BRAINTREE, Mass., April 1 /PRNewswire-FirstCall/ -- Haemonetics Corporation (NYSE: HAE) today announced the expiration ofthe subsequent offering period for the cash tender offer by its wholly-owned subsidiary Atlas Acquisition Corp. for Global Med Technologies, Inc.'s (OTC Bulletin Board: GLOB) outstanding shares of common stock, at $1.22
The depositary for the tender offer has advised Haemonetics that, as of the expiration of the subsequent offering period, 3,960 shares of preferred stock and approximately 34,398,052 shares of common stock had been validly tendered (including those tendered during the subsequent offering period). These tendered shares constituted 100% of the outstanding shares of preferred stock and approximately 89.7% of the outstanding shares of common stock. Haemonetics has accepted for payment all shares tendered in the offer.
Haemonetics intends to complete the acquisition of Global Med by merging Atlas Acquisition Corp. into Global Med without a vote of Global Med's stockholders by way of a "short form" merger. In order to accomplish the merger, Atlas Acquisition Corp. will exercise its "top-up" option pursuant to the previously announced merger agreement, which permits it to purchase additional shares of Global Med's common stock directly from Global Med at a price of $1.22 per share. In the merger, all remaining publicly-held shares of Global Med's common stock (other than shares as to which dissenters' rights are validly exercised and perfected under applicable Colorado law) will be converted into the right to receive the same $1.22 per share paid in the tender offer. Following the merger, Global Med will become a whollyowned subsidiary of Haemonetics, and Global Med's common stock will no longer be eligible for quotation on the OTC Bulletin Board.
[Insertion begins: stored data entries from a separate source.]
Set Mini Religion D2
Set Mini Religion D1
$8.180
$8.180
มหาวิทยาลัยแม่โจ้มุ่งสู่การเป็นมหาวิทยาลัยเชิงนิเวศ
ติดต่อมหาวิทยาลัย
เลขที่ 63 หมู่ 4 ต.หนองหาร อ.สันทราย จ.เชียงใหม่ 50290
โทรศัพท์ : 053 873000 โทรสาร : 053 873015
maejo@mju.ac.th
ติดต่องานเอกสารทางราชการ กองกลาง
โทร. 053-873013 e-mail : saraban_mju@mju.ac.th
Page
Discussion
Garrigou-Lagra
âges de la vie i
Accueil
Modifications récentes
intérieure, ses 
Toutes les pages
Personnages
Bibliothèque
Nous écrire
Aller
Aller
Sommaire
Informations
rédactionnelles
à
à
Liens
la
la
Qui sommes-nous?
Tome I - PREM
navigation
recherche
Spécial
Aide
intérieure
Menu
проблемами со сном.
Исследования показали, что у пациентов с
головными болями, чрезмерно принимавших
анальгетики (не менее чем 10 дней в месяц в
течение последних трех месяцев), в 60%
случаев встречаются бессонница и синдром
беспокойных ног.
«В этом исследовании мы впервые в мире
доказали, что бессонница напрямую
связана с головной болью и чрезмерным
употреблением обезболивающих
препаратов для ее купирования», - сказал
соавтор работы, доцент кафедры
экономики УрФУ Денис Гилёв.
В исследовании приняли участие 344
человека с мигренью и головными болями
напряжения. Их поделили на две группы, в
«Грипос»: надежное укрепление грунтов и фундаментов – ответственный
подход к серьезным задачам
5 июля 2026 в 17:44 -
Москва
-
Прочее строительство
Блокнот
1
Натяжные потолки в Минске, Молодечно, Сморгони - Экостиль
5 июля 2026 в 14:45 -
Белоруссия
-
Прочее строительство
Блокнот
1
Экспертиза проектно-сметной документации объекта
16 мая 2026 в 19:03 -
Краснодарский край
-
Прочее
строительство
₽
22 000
This press release contains forward-looking statements that involve risks, uncertainties and assumptions. If such risks or uncertainties materialize or such assumptions prove incorrect, the results of Haemonetics and its consolidated subsidiaries could differ materially from those expressed or implied by such forward-looking statements and assumptions. All statements other than statements of historical fact are statements that could be deemed forward-looking statements, including the ability to complete the merger and other transactions contemplated by the above-described merger agreement, and the related timing of such events; the expected benefits and costs of the transaction; management plans relating to the transaction; any statements of the plans, strategies and objectives of management for future operations, including the execution of integration plans; any statements of expectation or belief; and any statements of assumptions underlying any of the foregoing. Risks, uncertainties and assumptions include the possibility that expected benefits of the transaction may not materialize; that the transaction may not be timely completed; that, prior to the completion of the transaction, Global Med's business may not perform as expected due to transaction-related uncertainty or other factors; that the parties are unable to successfully implement integration strategies; and other risks that are described from time to time in Haemonetics' Securities and Exchange Commission reports, including but not limited to the risks described in Haemonetics' Annual Report on Form 10-K for its fiscal year ended March 28, 2009. The foregoing list should not be construed as exhaustive. The forward-looking statements are based on estimates and assumptions and are believed to be reasonable, though are inherently uncertain and difficult to predict. Actual results and experience could differ materially from the forward-looking statements. Haemonetics assumes no obligation and does not intend to update these forward-looking statements except as required by law.